In his early days Cross cultivated a sombre and realist type of painting with thick impasto, following the style of Gustave Courbet and François Bonvin, who looked to the pictorial traditions of Holland and Spain. But from 1883-1884, under the influence of the Impressionists, Cross turned to outdoor landscape, deploying a light palette and loose brushwork. During this period he came into contact with Signac, then Seurat, Angrand and Dubois-Pillet, who formed the neo-Impressionist group.
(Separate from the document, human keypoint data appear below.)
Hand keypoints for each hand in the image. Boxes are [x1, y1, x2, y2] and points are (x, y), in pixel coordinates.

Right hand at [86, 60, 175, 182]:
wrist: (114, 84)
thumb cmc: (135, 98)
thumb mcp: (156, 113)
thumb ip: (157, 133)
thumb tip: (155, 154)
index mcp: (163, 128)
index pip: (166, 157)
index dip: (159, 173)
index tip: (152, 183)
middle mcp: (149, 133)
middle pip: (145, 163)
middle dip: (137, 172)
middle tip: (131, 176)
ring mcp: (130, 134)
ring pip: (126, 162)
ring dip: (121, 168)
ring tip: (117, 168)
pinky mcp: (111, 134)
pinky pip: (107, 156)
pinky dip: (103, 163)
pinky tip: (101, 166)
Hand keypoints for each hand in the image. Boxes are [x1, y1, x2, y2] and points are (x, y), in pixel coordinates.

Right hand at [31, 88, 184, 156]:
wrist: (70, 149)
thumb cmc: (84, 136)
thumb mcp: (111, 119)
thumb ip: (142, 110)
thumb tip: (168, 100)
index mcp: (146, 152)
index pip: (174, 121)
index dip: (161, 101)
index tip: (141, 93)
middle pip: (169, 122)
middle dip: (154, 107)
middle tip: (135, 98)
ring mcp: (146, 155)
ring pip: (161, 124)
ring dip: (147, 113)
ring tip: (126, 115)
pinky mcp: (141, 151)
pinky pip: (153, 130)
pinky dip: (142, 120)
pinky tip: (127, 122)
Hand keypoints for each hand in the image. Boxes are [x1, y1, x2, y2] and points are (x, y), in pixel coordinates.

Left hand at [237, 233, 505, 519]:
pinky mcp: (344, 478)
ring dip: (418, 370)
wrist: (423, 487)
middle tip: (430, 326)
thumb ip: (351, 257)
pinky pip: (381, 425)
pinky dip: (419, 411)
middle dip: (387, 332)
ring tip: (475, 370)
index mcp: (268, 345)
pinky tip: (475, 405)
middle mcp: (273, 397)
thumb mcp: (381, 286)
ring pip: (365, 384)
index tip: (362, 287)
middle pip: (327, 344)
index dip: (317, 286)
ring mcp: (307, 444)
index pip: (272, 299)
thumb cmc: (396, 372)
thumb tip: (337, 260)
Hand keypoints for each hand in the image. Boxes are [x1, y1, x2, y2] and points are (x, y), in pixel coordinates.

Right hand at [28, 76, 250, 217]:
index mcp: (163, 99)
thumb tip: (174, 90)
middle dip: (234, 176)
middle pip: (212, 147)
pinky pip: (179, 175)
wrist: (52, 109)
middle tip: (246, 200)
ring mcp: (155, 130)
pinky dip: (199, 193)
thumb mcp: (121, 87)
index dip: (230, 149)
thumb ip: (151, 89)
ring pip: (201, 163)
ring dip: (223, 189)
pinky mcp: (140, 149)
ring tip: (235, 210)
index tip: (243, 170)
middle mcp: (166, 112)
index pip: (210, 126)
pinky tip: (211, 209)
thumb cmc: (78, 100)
In 1890 the artist spent time in Chamouilly, a village in the Champagne-Ardenne area of the east of Paris, where he painted a series of landscapes and country scenes, including the present work. Here, the predominant influence is that of Pissarro, the only one of the Impressionists who continued the paysanneries tradition, although without the almost religious sentimentality of Millet or Jules Breton. Pissarro's interest in rural workers was related to his anarchist beliefs which Cross, like Seurat and Signac, also came to hold.
In 1886 the critic Fénéon defined Cross's style in the following words: "a light palette, objects, beings indicated with flat colours, light brushwork, a pretty fantasy." These flat, toned-down colours (mixed with white) are here displayed above all in the traditional bonnets and in the bodies of the women bent over in the sun. In contrast, the pink stippling in the dark green mass of the tree is already a response to Divisionism, in an effort to render the glints of the complementary colour that appear on a coloured surface. The painting was shown at the Salon des Indépendants in March 1891 as was the first work (a portrait of his future wife) in which Cross used rigorous neo-Impressionist techniques.
Cross donated this painting to a charity auction held in Paris on 9 May 1885 in aid of the painter Lauzet, who was ill. Decades later it came to form part of the collection of Henri Canonne, one of the great collectors of the inter-war period.